Setelah kondisinya membaik, Xu sama sekali tidak menyebutkan kejadian itu.
Padahal biasanya dia adalah orang yang paling suka mencari pujian. Cui Lingyuan cemberut.
Baru ketika dia berbaring di ranjang dan secara kebetulan melihat Xu menangis sembunyi di luar rumah, kemudian bertanya kepada pelayan di sampingnya, barulah dia tahu cerita ini.
Xu adalah ibu kandung keduanya, yang menjadi ibu saat masih muda. Meski memiliki banyak kekurangan, ada satu hal yang sama dengan ibu Cui Lingyuan di kehidupan sebelumnya, yaitu benar-benar mencintai dan melindungi anak-anaknya.
Meskipun beberapa bibi tiri di rumah berlomba-lomba menggunakan anak-anak mereka untuk mencari perhatian, bahkan ada yang tega membuat anaknya sakit, dia tidak pernah berniat seperti itu terhadap dirinya.
Biasanya di depan orang lain, dia sangat bangga dan berkata bahwa Cui Lingyuan mewarisi wajahnya, bahwa dia adalah gadis tercantik di rumah ini. Namun hanya Cui Lingyuan dan pelayan dekat Xu yang tahu, beberapa tahun terakhir dia sangat khawatir dan cemas, takut jika karena itu Cui Lingyuan tidak bisa menikah dengan keluarga yang baik.
Hidung Cui Lingyuan terasa sesak, air matanya jatuh tepat di tumpukan sapu tangan dan kantong uang yang diberikan Xu kepadanya.
Tumpukan itu berisi puluhan sapu tangan, cukup untuk satu tahun penuh.
Xu datang tadi hanya untuk memberikan ini, dan dengan keras kepala berkata, “Dengan keterampilan menjahitmu yang seadanya, lebih baik pakai yang sudah aku sulam. Kalau kurang, bilang saja, akan aku kirimkan lagi.”
Cui Lingyuan sebenarnya tidak kekurangan pelayan yang bisa menjahit. Dia hanya ingin meninggalkan kenangan untuk putrinya.
Dingxiang buru-buru meletakkan setrika baju pengantin dan mendekatinya untuk menghibur, “Ada apa ini?

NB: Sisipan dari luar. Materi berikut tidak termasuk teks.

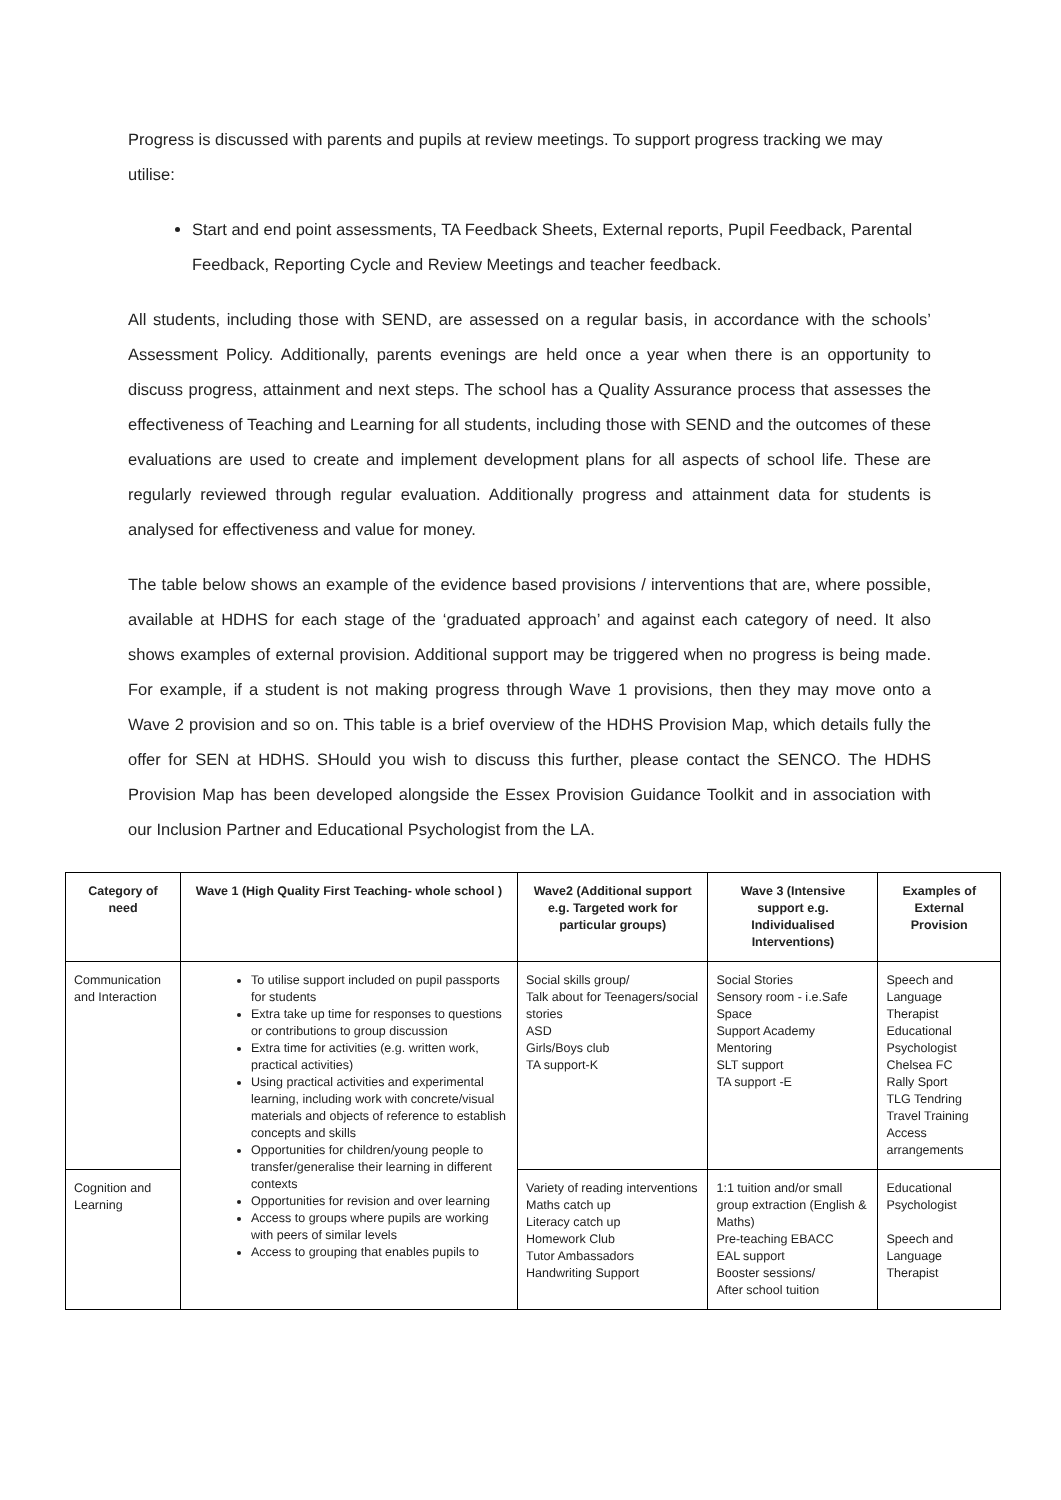Progress is discussed with parents and pupils at review meetings. To support progress tracking we may utilise:
Start and end point assessments, TA Feedback Sheets, External reports, Pupil Feedback, Parental Feedback, Reporting Cycle and Review Meetings and teacher feedback.
All students, including those with SEND, are assessed on a regular basis, in accordance with the schools’ Assessment Policy. Additionally, parents evenings are held once a year when there is an opportunity to discuss progress, attainment and next steps. The school has a Quality Assurance process that assesses the effectiveness of Teaching and Learning for all students, including those with SEND and the outcomes of these evaluations are used to create and implement development plans for all aspects of school life. These are regularly reviewed through regular evaluation. Additionally progress and attainment data for students is analysed for effectiveness and value for money.
The table below shows an example of the evidence based provisions / interventions that are, where possible, available at HDHS for each stage of the ‘graduated approach’ and against each category of need. It also shows examples of external provision. Additional support may be triggered when no progress is being made. For example, if a student is not making progress through Wave 1 provisions, then they may move onto a Wave 2 provision and so on. This table is a brief overview of the HDHS Provision Map, which details fully the offer for SEN at HDHS. SHould you wish to discuss this further, please contact the SENCO. The HDHS Provision Map has been developed alongside the Essex Provision Guidance Toolkit and in association with our Inclusion Partner and Educational Psychologist from the LA.
| Category of need | Wave 1 (High Quality First Teaching- whole school ) | Wave2 (Additional support e.g. Targeted work for particular groups) | Wave 3 (Intensive support e.g. Individualised Interventions) | Examples of External Provision |
| --- | --- | --- | --- | --- |
| Communication and Interaction | To utilise support included on pupil passports for students Extra take up time for responses to questions or contributions to group discussion Extra time for activities (e.g. written work, practical activities) Using practical activities and experimental learning, including work with concrete/visual materials and objects of reference to establish concepts and skills Opportunities for children/young people to transfer/generalise their learning in different contexts Opportunities for revision and over learning Access to groups where pupils are working with peers of similar levels Access to grouping that enables pupils to | Social skills group/ Talk about for Teenagers/social stories ASD Girls/Boys club TA support-K | Social Stories Sensory room - i.e.Safe Space Support Academy Mentoring SLT support TA support -E | Speech and Language Therapist Educational Psychologist Chelsea FC Rally Sport TLG Tendring Travel Training Access arrangements |
| Cognition and Learning | | Variety of reading interventions Maths catch up Literacy catch up Homework Club Tutor Ambassadors Handwriting Support | 1:1 tuition and/or small group extraction (English & Maths) Pre-teaching EBACC EAL support Booster sessions/ After school tuition | Educational Psychologist Speech and Language Therapist |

Bibi tadi pergi masih baik-baik saja. Nona harus jaga mata, kalau bengkak karena menangis, besok tidak akan cantik lagi.”
Tadi pagi begitu cepat mengantar bibi Xu pergi, bukankah itu supaya dia menangis lebih sedikit?
Cui Lingyuan menggenggam tangan Dingxiang yang mengusap air matanya dan tersedu, “Hanya malam ini, biarkan aku menangis dengan lepas sekali saja.”
Dingxiang mengatupkan bibirnya, akhirnya diam berdiri di samping menemani, hatinya juga tidak kurang pedih.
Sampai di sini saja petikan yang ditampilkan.